This is the optimal solution, the AND would require at least two more instructions possibly having to stop and wait for a load to happen of the value to mask. So worse in a couple of ways.
00000000 <swap>:
0: e1a03420 lsr r3, r0, #8
4: e1830400 orr r0, r3, r0, lsl #8
8: e1a00800 lsl r0, r0, #16
c: e1a00820 lsr r0, r0, #16
10: e12fff1e bx lr
00000000 <swap>:
0: ba40 rev16 r0, r0
2: b280 uxth r0, r0
4: 4770 bx lr
The latter is armv7 but at the same time it is because they added instructions to support this kind of work.
Fixed length RISC instructions have by definition a problem with constants. MIPS chose one way, ARM chose another. Constants are a problem on CISC as well just a different problem. Not difficult to create something that takes advantage of ARMS barrel shifter and shows a disadvantage of MIPS solution and vice versa.

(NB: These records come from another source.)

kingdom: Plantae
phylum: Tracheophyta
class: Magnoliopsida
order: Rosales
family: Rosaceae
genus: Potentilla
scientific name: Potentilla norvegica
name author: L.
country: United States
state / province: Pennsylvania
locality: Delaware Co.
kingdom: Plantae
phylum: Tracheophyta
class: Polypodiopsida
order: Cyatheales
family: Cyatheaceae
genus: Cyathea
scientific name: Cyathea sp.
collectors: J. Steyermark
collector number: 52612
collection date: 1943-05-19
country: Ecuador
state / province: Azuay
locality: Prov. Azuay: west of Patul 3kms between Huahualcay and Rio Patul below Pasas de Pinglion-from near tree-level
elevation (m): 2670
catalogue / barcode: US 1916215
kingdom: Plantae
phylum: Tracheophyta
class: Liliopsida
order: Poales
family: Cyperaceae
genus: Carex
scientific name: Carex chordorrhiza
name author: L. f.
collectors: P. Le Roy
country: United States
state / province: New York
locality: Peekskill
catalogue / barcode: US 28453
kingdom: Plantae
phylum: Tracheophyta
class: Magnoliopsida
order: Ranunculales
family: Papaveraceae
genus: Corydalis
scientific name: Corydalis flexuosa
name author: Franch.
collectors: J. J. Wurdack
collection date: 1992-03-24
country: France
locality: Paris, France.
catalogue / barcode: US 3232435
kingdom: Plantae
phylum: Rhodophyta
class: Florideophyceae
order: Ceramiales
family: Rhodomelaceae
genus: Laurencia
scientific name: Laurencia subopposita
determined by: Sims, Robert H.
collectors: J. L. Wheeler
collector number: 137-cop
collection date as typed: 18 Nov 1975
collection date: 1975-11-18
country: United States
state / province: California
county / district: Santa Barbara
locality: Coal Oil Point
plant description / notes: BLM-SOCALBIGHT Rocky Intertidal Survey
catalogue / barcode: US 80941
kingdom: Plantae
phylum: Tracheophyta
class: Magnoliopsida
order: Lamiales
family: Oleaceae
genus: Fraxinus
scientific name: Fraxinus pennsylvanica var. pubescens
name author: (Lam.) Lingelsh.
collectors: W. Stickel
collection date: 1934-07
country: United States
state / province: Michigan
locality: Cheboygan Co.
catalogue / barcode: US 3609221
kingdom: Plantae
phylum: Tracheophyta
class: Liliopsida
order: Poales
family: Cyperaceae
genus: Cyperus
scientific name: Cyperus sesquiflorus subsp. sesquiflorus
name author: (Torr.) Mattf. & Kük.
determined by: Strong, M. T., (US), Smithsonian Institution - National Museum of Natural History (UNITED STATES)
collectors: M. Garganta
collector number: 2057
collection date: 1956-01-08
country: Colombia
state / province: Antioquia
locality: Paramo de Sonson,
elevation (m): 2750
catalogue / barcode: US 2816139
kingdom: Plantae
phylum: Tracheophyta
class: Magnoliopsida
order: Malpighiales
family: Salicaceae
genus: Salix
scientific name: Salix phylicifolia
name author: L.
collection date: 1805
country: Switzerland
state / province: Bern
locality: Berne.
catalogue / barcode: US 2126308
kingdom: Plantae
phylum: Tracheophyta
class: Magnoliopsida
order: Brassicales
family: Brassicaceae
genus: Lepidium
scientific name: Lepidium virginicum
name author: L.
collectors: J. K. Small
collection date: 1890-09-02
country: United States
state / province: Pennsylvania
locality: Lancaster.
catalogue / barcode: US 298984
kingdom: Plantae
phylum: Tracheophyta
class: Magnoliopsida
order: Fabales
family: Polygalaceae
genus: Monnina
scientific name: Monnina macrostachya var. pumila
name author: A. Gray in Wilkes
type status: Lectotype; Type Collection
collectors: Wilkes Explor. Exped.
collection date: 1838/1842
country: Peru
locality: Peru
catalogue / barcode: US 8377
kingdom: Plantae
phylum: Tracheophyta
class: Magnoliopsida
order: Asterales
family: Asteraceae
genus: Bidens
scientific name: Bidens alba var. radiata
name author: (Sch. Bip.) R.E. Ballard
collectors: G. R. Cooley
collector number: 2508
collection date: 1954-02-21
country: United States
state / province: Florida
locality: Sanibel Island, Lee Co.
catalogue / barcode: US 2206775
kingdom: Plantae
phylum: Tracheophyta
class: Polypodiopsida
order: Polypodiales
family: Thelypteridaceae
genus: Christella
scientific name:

The solution actually has a bit of elegance to it.
Part of this as well is the overall design of the target.
unsigned short fun ( unsigned short x )
{
return(x+1);
}
0000000000000010 <fun>:
10: 8d 47 01 lea 0x1(%rdi),%eax
13: c3 retq
gcc chooses not to return the 16 bit variable you asked for it returns a 32 bit, it doesnt properly/correctly implement the function I asked for with my code. But that is okay if when the user of the data gets that result or uses it the mask happens there or with this architecture ax is used instead of eax. for example.
unsigned short fun ( unsigned short x )
{
return(x+1);
}
unsigned int fun2 ( unsigned short x )
{
return(fun(x));
}
0000000000000010 <fun>:
10: 8d 47 01 lea 0x1(%rdi),%eax
13: c3 retq
0000000000000020 <fun2>:
20: 8d 47 01 lea 0x1(%rdi),%eax
23: 0f b7 c0 movzwl %ax,%eax
26: c3 retq
A compiler design choice (likely based on architecture) not an implementation bug.
Note that for a sufficiently sized project, it is easy to find missed optimization opportunities. No reason to expect an optimizer to be perfect (it isnt and cant be). They just need to be more efficient than a human doing it by hand for that sized project on average.
This is why it is commonly said that for performance tuning you dont pre-optimize or just jump to asm immediately you use the high level language and the compiler you in some way profile your way through to find the performance problems then hand code those, why hand code them because we know we can at times out perform the compiler, implying the compiler output can be improved upon.
This isnt a missed optimization opportunity, this is instead a very elegant solution for the instruction set. Masking a byte is simpler
unsigned char fun ( unsigned char x )
{
return((x<<4)|(x>>4));
}
00000000 <fun>:
0: e1a03220 lsr r3, r0, #4
4: e1830200 orr r0, r3, r0, lsl #4
8: e20000ff and r0, r0, #255 ; 0xff
c: e12fff1e bx lr
00000000 <fun>:
0: e1a03220 lsr r3, r0, #4
4: e1830200 orr r0, r3, r0, lsl #4
8: e6ef0070 uxtb r0, r0
c: e12fff1e bx lr
the latter being armv7, but with armv7 they recognized and solved these issues you cant expect the programmer to always use natural sized variables, some feel the need to use less optimal sized variables. sometimes you still have to mask to a certain size.